◆ **TO DO**: Please reproduce word for word the lines of the items from the line containing "どこともしれない薄暗い空間。" up to and including the line containing "- 데이터를 통일된 지표로 변환하는 것". Leave the pictures out of your answer.

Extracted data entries
++++++++++++++++++++

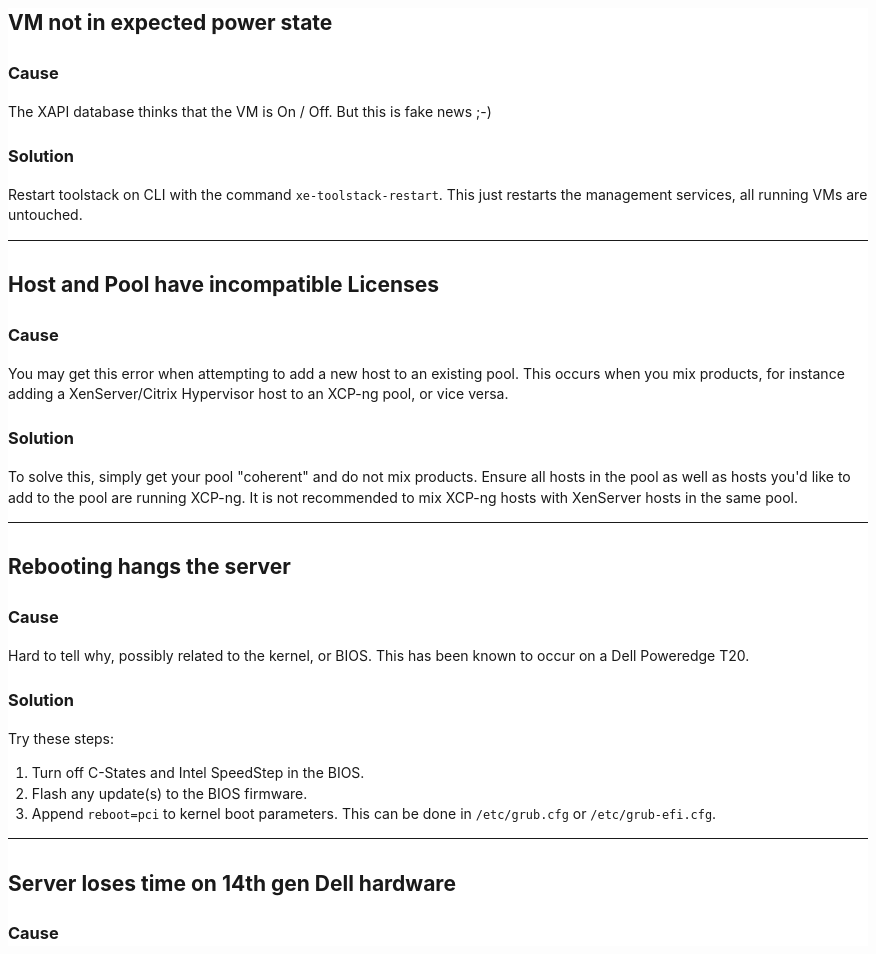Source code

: 
## VM not in expected power state

### Cause

The XAPI database thinks that the VM is On / Off. But this is fake news ;-)

### Solution

Restart toolstack on CLI with the command `xe-toolstack-restart`. This just restarts the management services, all running VMs are untouched.

---

## Host and Pool have incompatible Licenses

### Cause

You may get this error when attempting to add a new host to an existing pool. This occurs when you mix products, for instance adding a XenServer/Citrix Hypervisor host to an XCP-ng pool, or vice versa. 

### Solution

To solve this, simply get your pool "coherent" and do not mix products. Ensure all hosts in the pool as well as hosts you'd like to add to the pool are running XCP-ng. It is not recommended to mix XCP-ng hosts with XenServer hosts in the same pool.

---

## Rebooting hangs the server

### Cause

Hard to tell why, possibly related to the kernel, or BIOS. This has been known to occur on a Dell Poweredge T20.

### Solution

Try these steps:

1. Turn off C-States and Intel SpeedStep in the BIOS.
2. Flash any update(s) to the BIOS firmware.
3. Append `reboot=pci` to kernel boot parameters. This can be done in `/etc/grub.cfg` or `/etc/grub-efi.cfg`.

---

## Server loses time on 14th gen Dell hardware

### Cause
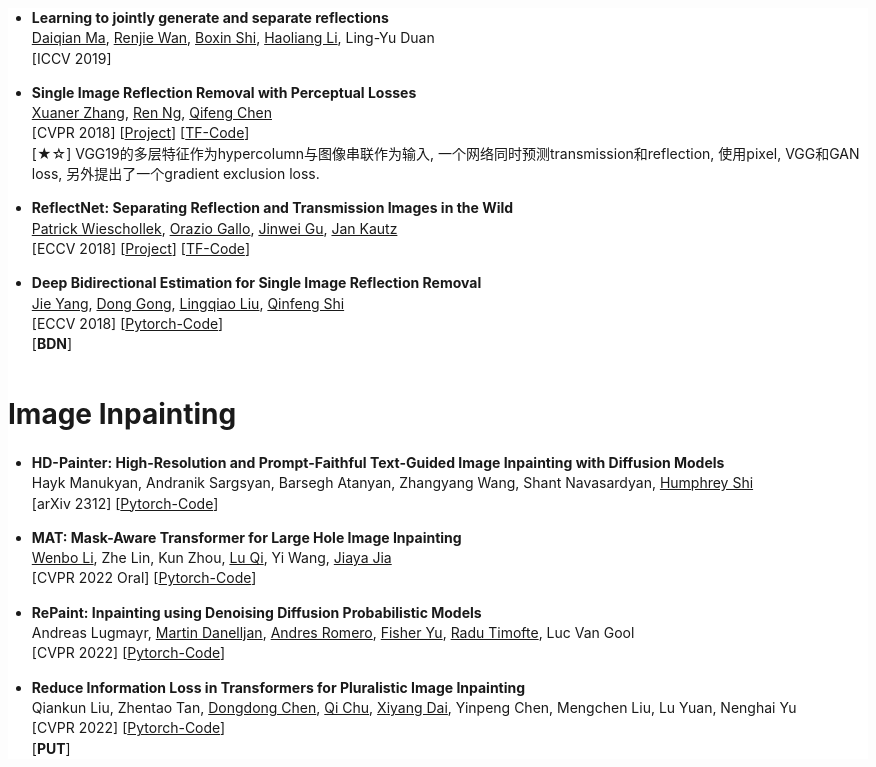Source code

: - **Learning to jointly generate and separate reflections**  <Br>
[Daiqian Ma](https://madaiqian.github.io/), [Renjie Wan](https://wanrenjie.github.io/), [Boxin Shi](http://ci.idm.pku.edu.cn/), [Haoliang Li](https://hlli1991.github.io/), Ling-Yu Duan  <Br>
[ICCV 2019] <Br>

- **Single Image Reflection Removal with Perceptual Losses** <Br>
[Xuaner Zhang](https://people.eecs.berkeley.edu/~cecilia77/), [Ren Ng](https://www2.eecs.berkeley.edu/Faculty/Homepages/yirenng.html), [Qifeng Chen](https://cqf.io/) <Br>
[CVPR 2018] [[Project](https://people.eecs.berkeley.edu/~cecilia77/project-pages/reflection.html)] [[TF-Code](https://github.com/ceciliavision/perceptual-reflection-removal)]<Br>
[★☆] VGG19的多层特征作为hypercolumn与图像串联作为输入, 一个网络同时预测transmission和reflection, 使用pixel, VGG和GAN loss, 另外提出了一个gradient exclusion loss. 

- **ReflectNet: Separating Reflection and Transmission Images in the Wild** <Br>
[Patrick Wieschollek](http://patwie.com/), [Orazio Gallo](https://oraziogallo.github.io/), [Jinwei Gu](http://www.gujinwei.org/), [Jan Kautz](https://jankautz.com/)  <Br>
[ECCV 2018] [[Project](https://research.nvidia.com/publication/2018-09_Separating-Reflection-and)] [[TF-Code](https://github.com/NVlabs/ReflectNet)]<Br>

- **Deep Bidirectional Estimation for Single Image Reflection Removal** <Br>
[Jie Yang](https://github.com/yangj1e), [Dong Gong](https://donggong1.github.io), [Lingqiao Liu](https://sites.google.com/site/lingqiaoliu83/), [Qinfeng Shi](https://cs.adelaide.edu.au/~javen/index.html) <Br>
[ECCV 2018] [[Pytorch-Code](https://github.com/yangj1e/bdn-refremv)] <Br>
[**BDN**] 






# Image Inpainting
- **HD-Painter: High-Resolution and Prompt-Faithful Text-Guided Image Inpainting with Diffusion Models** <Br>
Hayk Manukyan, Andranik Sargsyan, Barsegh Atanyan, Zhangyang Wang, Shant Navasardyan, [Humphrey Shi](https://www.humphreyshi.com/)  <Br>
[arXiv 2312] [[Pytorch-Code](https://github.com/Picsart-AI-Research/HD-Painter)]  <Br>

- **MAT: Mask-Aware Transformer for Large Hole Image Inpainting** <Br>
[Wenbo Li](https://fenglinglwb.github.io/), Zhe Lin, Kun Zhou, [Lu Qi](http://luqi.info/), Yi Wang, [Jiaya Jia](https://jiaya.me/) <Br>
[CVPR 2022 Oral] [[Pytorch-Code](https://github.com/fenglinglwb/MAT)]  <Br>

- **RePaint: Inpainting using Denoising Diffusion Probabilistic Models** <Br>
Andreas Lugmayr, [Martin Danelljan](https://martin-danelljan.github.io/), [Andres Romero](https://afromero.co/), [Fisher Yu](https://www.yf.io/), [Radu Timofte](https://people.ee.ethz.ch/~timofter/), Luc Van Gool <Br>
[CVPR 2022] [[Pytorch-Code](https://github.com/andreas128/RePaint)]  <Br>

- **Reduce Information Loss in Transformers for Pluralistic Image Inpainting** <Br>
Qiankun Liu, Zhentao Tan, [Dongdong Chen](http://www.dongdongchen.bid/), [Qi Chu](http://staff.ustc.edu.cn/~qchu/), [Xiyang Dai](https://sites.google.com/site/xiyangdai/), Yinpeng Chen, Mengchen Liu, Lu Yuan, Nenghai Yu <Br>
[CVPR 2022] [[Pytorch-Code](https://github.com/liuqk3/PUT)]  <Br>
[**PUT**]
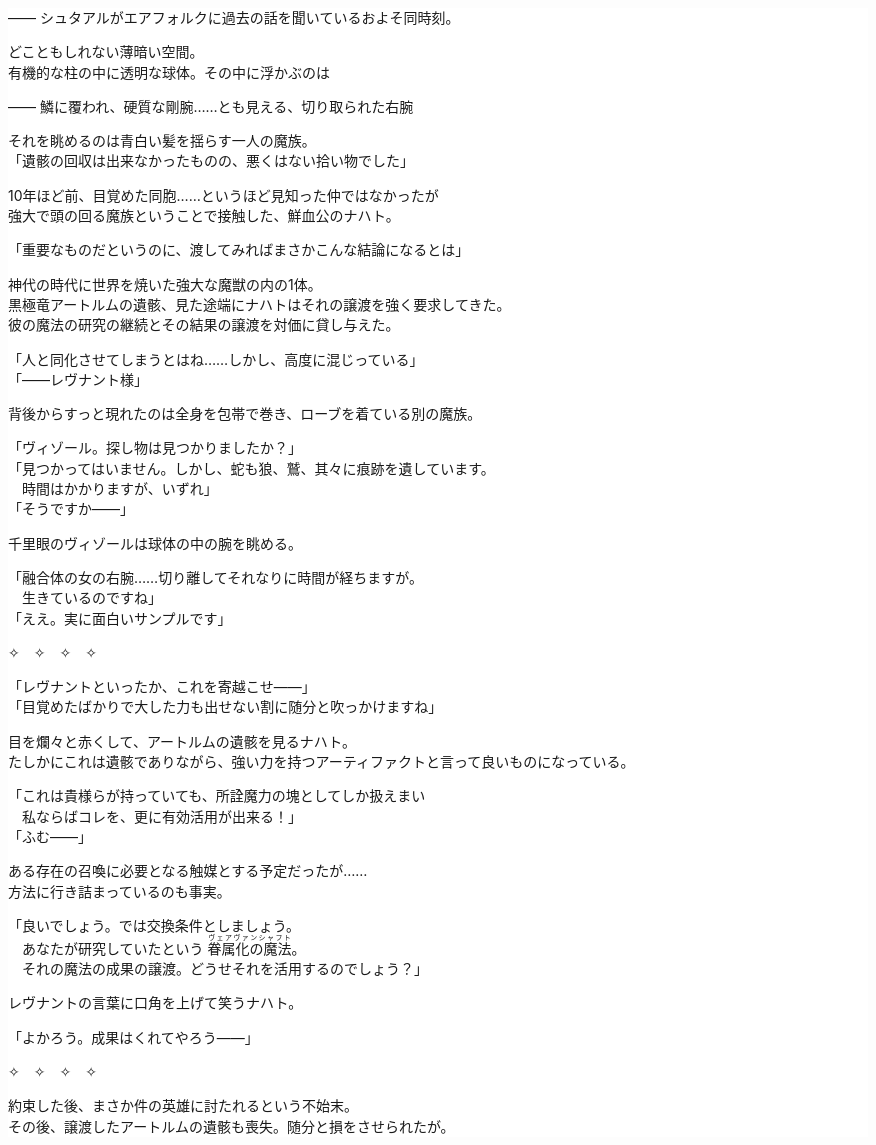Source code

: ―― シュタアルがエアフォルクに過去の話を聞いているおよそ同時刻。  

どこともしれない薄暗い空間。  
有機的な柱の中に透明な球体。その中に浮かぶのは  

―― 鱗に覆われ、硬質な剛腕……とも見える、切り取られた右腕  

それを眺めるのは青白い髪を揺らす一人の魔族。  
「遺骸の回収は出来なかったものの、悪くはない拾い物でした」  

10年ほど前、目覚めた同胞……というほど見知った仲ではなかったが  
強大で頭の回る魔族ということで接触した、鮮血公のナハト。  

「重要なものだというのに、渡してみればまさかこんな結論になるとは」  

神代の時代に世界を焼いた強大な魔獣の内の1体。  
黒極竜アートルムの遺骸、見た途端にナハトはそれの譲渡を強く要求してきた。  
彼の魔法の研究の継続とその結果の譲渡を対価に貸し与えた。  

「人と同化させてしまうとはね……しかし、高度に混じっている」  
「――レヴナント様」  

背後からすっと現れたのは全身を包帯で巻き、ローブを着ている別の魔族。  

「ヴィゾール。探し物は見つかりましたか？」  
「見つかってはいません。しかし、蛇も狼、鷲、其々に痕跡を遺しています。  
　時間はかかりますが、いずれ」  
「そうですか――」  

千里眼のヴィゾールは球体の中の腕を眺める。  

「融合体の女の右腕……切り離してそれなりに時間が経ちますが。  
　生きているのですね」  
「ええ。実に面白いサンプルです」  

✧　✧　✧　✧  

「レヴナントといったか、これを寄越こせ――」  
「目覚めたばかりで大した力も出せない割に随分と吹っかけますね」  

目を爛々と赤くして、アートルムの遺骸を見るナハト。  
たしかにこれは遺骸でありながら、強い力を持つアーティファクトと言って良いものになっている。  

「これは貴様らが持っていても、所詮魔力の塊としてしか扱えまい  
　私ならばコレを、更に有効活用が出来る！」  
「ふむ――」  

ある存在の召喚に必要となる触媒とする予定だったが……  
方法に行き詰まっているのも事実。  

「良いでしょう。では交換条件としましょう。  
　あなたが研究していたという <ruby><rb>眷属化の魔法</rb><rt>ヴェアヴァンシャフト</rt></ruby>。  
　それの魔法の成果の譲渡。どうせそれを活用するのでしょう？」  

レヴナントの言葉に口角を上げて笑うナハト。  

「よかろう。成果はくれてやろう――」  

✧　✧　✧　✧  

約束した後、まさか件の英雄に討たれるという不始末。  
その後、譲渡したアートルムの遺骸も喪失。随分と損をさせられたが。  
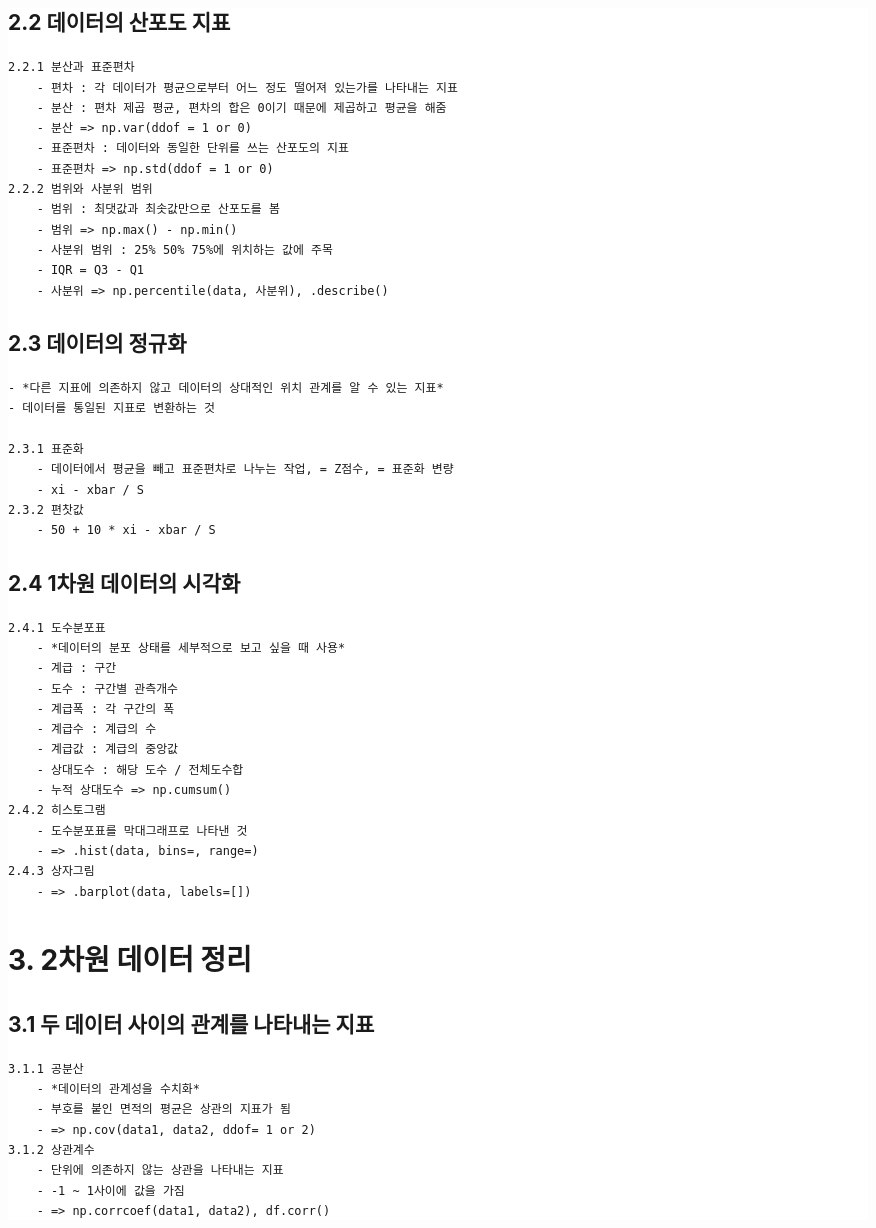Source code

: ## 2.2 데이터의 산포도 지표
	2.2.1 분산과 표준편차
		- 편차 : 각 데이터가 평균으로부터 어느 정도 떨어져 있는가를 나타내는 지표
		- 분산 : 편차 제곱 평균, 편차의 합은 0이기 때문에 제곱하고 평균을 해줌
		- 분산 => np.var(ddof = 1 or 0)
		- 표준편차 : 데이터와 동일한 단위를 쓰는 산포도의 지표
		- 표준편차 => np.std(ddof = 1 or 0)
	2.2.2 범위와 사분위 범위
		- 범위 : 최댓값과 최솟값만으로 산포도를 봄
		- 범위 => np.max() - np.min()
		- 사분위 범위 : 25% 50% 75%에 위치하는 값에 주목
		- IQR = Q3 - Q1
		- 사분위 => np.percentile(data, 사분위), .describe()

## 2.3 데이터의 정규화
	- *다른 지표에 의존하지 않고 데이터의 상대적인 위치 관계를 알 수 있는 지표*
	- 데이터를 통일된 지표로 변환하는 것
	
	2.3.1 표준화
		- 데이터에서 평균을 빼고 표준편차로 나누는 작업, = Z점수, = 표준화 변량
		- xi - xbar / S
	2.3.2 편찻값
		- 50 + 10 * xi - xbar / S

## 2.4 1차원 데이터의 시각화
	2.4.1 도수분포표
		- *데이터의 분포 상태를 세부적으로 보고 싶을 때 사용*
		- 계급 : 구간
		- 도수 : 구간별 관측개수
		- 계급폭 : 각 구간의 폭
		- 계급수 : 계급의 수
		- 계급값 : 계급의 중앙값
		- 상대도수 : 해당 도수 / 전체도수합
		- 누적 상대도수 => np.cumsum()
	2.4.2 히스토그램
		- 도수분포표를 막대그래프로 나타낸 것
		- => .hist(data, bins=, range=)
	2.4.3 상자그림
		- => .barplot(data, labels=[])

# 3. 2차원 데이터 정리
## 3.1 두 데이터 사이의 관계를 나타내는 지표
	3.1.1 공분산
		- *데이터의 관계성을 수치화*
		- 부호를 붙인 면적의 평균은 상관의 지표가 됨
		- => np.cov(data1, data2, ddof= 1 or 2)
	3.1.2 상관계수
		- 단위에 의존하지 않는 상관을 나타내는 지표
		- -1 ~ 1사이에 값을 가짐
		- => np.corrcoef(data1, data2), df.corr()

++++++++++++++++++++

◆ **WRITTEN SOLUTION**:
どこともしれない薄暗い空間。  
有機的な柱の中に透明な球体。その中に浮かぶのは  

―― 鱗に覆われ、硬質な剛腕……とも見える、切り取られた右腕  

それを眺めるのは青白い髪を揺らす一人の魔族。  
「遺骸の回収は出来なかったものの、悪くはない拾い物でした」  

10年ほど前、目覚めた同胞……というほど見知った仲ではなかったが  
強大で頭の回る魔族ということで接触した、鮮血公のナハト。  

「重要なものだというのに、渡してみればまさかこんな結論になるとは」  

神代の時代に世界を焼いた強大な魔獣の内の1体。  
黒極竜アートルムの遺骸、見た途端にナハトはそれの譲渡を強く要求してきた。  
彼の魔法の研究の継続とその結果の譲渡を対価に貸し与えた。  

「人と同化させてしまうとはね……しかし、高度に混じっている」  
「――レヴナント様」  

背後からすっと現れたのは全身を包帯で巻き、ローブを着ている別の魔族。  

「ヴィゾール。探し物は見つかりましたか？」  
「見つかってはいません。しかし、蛇も狼、鷲、其々に痕跡を遺しています。  
　時間はかかりますが、いずれ」  
「そうですか――」  

千里眼のヴィゾールは球体の中の腕を眺める。  

「融合体の女の右腕……切り離してそれなりに時間が経ちますが。  
　生きているのですね」  
「ええ。実に面白いサンプルです」  

✧　✧　✧　✧  

「レヴナントといったか、これを寄越こせ――」  
「目覚めたばかりで大した力も出せない割に随分と吹っかけますね」  

目を爛々と赤くして、アートルムの遺骸を見るナハト。  
たしかにこれは遺骸でありながら、強い力を持つアーティファクトと言って良いものになっている。  

「これは貴様らが持っていても、所詮魔力の塊としてしか扱えまい  
　私ならばコレを、更に有効活用が出来る！」  
「ふむ――」  

ある存在の召喚に必要となる触媒とする予定だったが……  
方法に行き詰まっているのも事実。  

「良いでしょう。では交換条件としましょう。  
　あなたが研究していたという <ruby><rb>眷属化の魔法</rb><rt>ヴェアヴァンシャフト</rt></ruby>。  
　それの魔法の成果の譲渡。どうせそれを活用するのでしょう？」  

レヴナントの言葉に口角を上げて笑うナハト。  

「よかろう。成果はくれてやろう――」  

✧　✧　✧　✧  

約束した後、まさか件の英雄に討たれるという不始末。  
その後、譲渡したアートルムの遺骸も喪失。随分と損をさせられたが。  
Source code

: ## 2.2 데이터의 산포도 지표
	2.2.1 분산과 표준편차
		- 편차 : 각 데이터가 평균으로부터 어느 정도 떨어져 있는가를 나타내는 지표
		- 분산 : 편차 제곱 평균, 편차의 합은 0이기 때문에 제곱하고 평균을 해줌
		- 분산 => np.var(ddof = 1 or 0)
		- 표준편차 : 데이터와 동일한 단위를 쓰는 산포도의 지표
		- 표준편차 => np.std(ddof = 1 or 0)
	2.2.2 범위와 사분위 범위
		- 범위 : 최댓값과 최솟값만으로 산포도를 봄
		- 범위 => np.max() - np.min()
		- 사분위 범위 : 25% 50% 75%에 위치하는 값에 주목
		- IQR = Q3 - Q1
		- 사분위 => np.percentile(data, 사분위), .describe()

## 2.3 데이터의 정규화
	- *다른 지표에 의존하지 않고 데이터의 상대적인 위치 관계를 알 수 있는 지표*
	- 데이터를 통일된 지표로 변환하는 것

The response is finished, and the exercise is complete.